The manufacturer formerly labeled the Strasbourg report "certification" and when you clicked on that word they had a short form of the report on their web page as the technical underpinnings of their claims for protection. And they quoted Dr. Willinger "Ribcap prevents head trauma- Heads protected by Ribcap show up a significantly lower injury risk in all tested impact configurations" Ribcaps prevent head trauma? He did not test any actual Ribcaps for the report. There is an appearance here of having conducted a serious investigation of the protective capabilities of the foam used in the caps, but only at low velocities on a flat anvil. Really protective headgear is tested at higher drop heights, using less-forgiving metal headforms and on hemispheric or curbstone anvils as well as flat. The actual headgear is tested, not a sample of the materials in it. So there is no actual test of the caps, and no comparison anywhere of the caps' performance with that of helmets meeting actual helmet standards.
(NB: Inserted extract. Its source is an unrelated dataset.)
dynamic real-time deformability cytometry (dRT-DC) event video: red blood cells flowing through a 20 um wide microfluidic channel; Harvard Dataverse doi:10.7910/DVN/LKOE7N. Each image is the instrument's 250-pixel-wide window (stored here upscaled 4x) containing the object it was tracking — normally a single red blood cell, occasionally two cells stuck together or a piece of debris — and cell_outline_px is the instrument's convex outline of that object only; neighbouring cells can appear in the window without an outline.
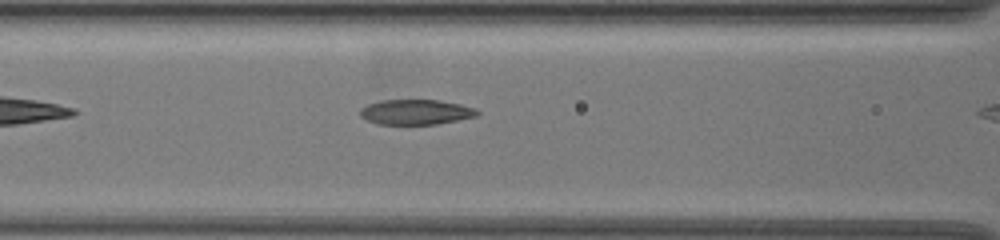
{"species": "common noctule bat (a hibernating species)", "species_latin": "Nyctalus noctula", "temperature_condition": "warm", "stored_images_in_passage": 4, "camera_frame_rate_fps": 3000, "um_per_image_px": 0.085, "animal": {"sex": "female", "body_mass_g": 19.5, "forearm_length_mm": 54.1}, "frame": {"image": 1, "passage_image": 3, "time_ms": 0.667, "image_size_px": [1000, 240], "cell_outline_px": [[480, 112], [476, 116], [436, 124], [376, 124], [360, 116], [360, 108], [368, 104], [380, 100], [440, 100], [460, 104], [476, 108]], "centroid_in_image_um": [35.34, 9.52], "position_along_channel_um": 131.3, "area_um2": 17.11}}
For more, see Ribcap's web page.
The Guardian article
In May of 2011 a blog writer for the UK's Guardian endorsed the product, and the editors not only used the headline "Ribcap folding bike 'helmet' - review" but mislabeled a photo as "Helen Pidd wearing a Ripcap foldable bicycle helmet." They did not even spell the product name correctly. And the author says she is going to "review the very cosy cycle helmet I've been rocking all winter on the streets of Berlin." Confusion reigns at the Guardian. The caps are not helmets. This article illustrates how the manufacturer's advertising can be distracting and clearly the Guardian was misled.
If you want to wear a Ribcap rather than a helmet, that's up to you, but we hope you do not confuse the level of protection offered by the product with the protection of a helmet. For that you have to wear a helmet with a sticker inside saying it meets the standard for the sport you are engaged in. The testing to meet that standard is based on impacts you can reasonably expect. We think that settling for less is cheating yourself of the protection your brain deserves.
For a hat-style helmet that meets the CEN European bike and skateboard helmet standard, see the Danish Yakkay or the Lazer CityZen. You don't have to settle for less to have a real helmet that looks like a cap or hat.
For more on the protection offered by non-traditional headgear, see our page on turbans. Some of them would probably out-perform the Ribcap in an impact test.